ICANN opens up Pandora's Box of new TLDs

Warren Kumari warren at kumari.net
Mon Jun 30 17:22:04 UTC 2008


On Jun 30, 2008, at 12:54 PM, Valdis.Kletnieks at vt.edu wrote:

> On Sun, 29 Jun 2008 17:55:53 EDT, "Tuc at T-B-O-H.NET" said:
>
>> 220 Sending HELO/EHLO constitutes acceptance of this agreement
>
> Even in a UCITA state that has onerous rules regarding shrink- 
> wrapped EULA
> terms, I think you'd have a very hard time getting a court to  
> enforce an
> alleged contract based on this.  And it's different from the usual  
> suggestion
> to put "all activity may be monitored" in your telnet/ssh login  
> banners, because
> there's an expectation that the human will look at a login banner  
> when they
> login, but there's no expectation that an SMTP server will look at  
> the 220
> banner any further than checking the first digit is a '2' (go read  
> the section
> on SMTP reply codes in RFC2821).
>
> Feel free to cite any relevant case law (in fact, even the case law on
> login banners read by humans is a tad skimpy - in most cases, it  
> does nothing
> for intruders, but it protects you from your own users complaining  
> their
> privacy was violated)...


I have found the biggest advantage of banners to be the fact that you  
learn to recognize your own devices *before* typing your password...

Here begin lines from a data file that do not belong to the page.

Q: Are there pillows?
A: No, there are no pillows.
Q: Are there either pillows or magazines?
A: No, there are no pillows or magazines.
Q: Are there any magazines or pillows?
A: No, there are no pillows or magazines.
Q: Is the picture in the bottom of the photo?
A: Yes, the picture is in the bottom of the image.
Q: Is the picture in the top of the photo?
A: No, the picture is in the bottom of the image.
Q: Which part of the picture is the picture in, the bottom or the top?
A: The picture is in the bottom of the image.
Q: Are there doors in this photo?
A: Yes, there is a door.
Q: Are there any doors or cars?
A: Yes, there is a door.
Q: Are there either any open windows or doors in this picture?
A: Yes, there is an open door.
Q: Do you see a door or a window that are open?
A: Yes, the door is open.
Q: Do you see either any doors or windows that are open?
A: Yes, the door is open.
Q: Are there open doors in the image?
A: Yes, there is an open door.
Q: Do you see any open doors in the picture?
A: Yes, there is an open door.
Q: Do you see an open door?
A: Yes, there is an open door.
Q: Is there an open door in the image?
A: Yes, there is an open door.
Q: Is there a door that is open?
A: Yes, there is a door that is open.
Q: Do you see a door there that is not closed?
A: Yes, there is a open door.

It you *always* have a banner on *all* of your devices, you quickly  
learn to expect them...

For example:
ssh router1.example.net
**************************************************************
* This device belongs to example.net. Don't login if you
* are not supposed to be here... Blah blah blah.
* <><><><><><><><><><><><><><><><><><><><><>
*************************************************************
wkumari at router1.example.net's password:

versus:
ssh router1.exsmple.net
wkumari at router1.exsmple.net's password:


Having a cute, customized banner (not the default from the standard  
security templates) helps with this...

W

--
If the bad guys have copies of your MD5 passwords, then you have way  
bigger problems than the bad guys having copies of your MD5 passwords.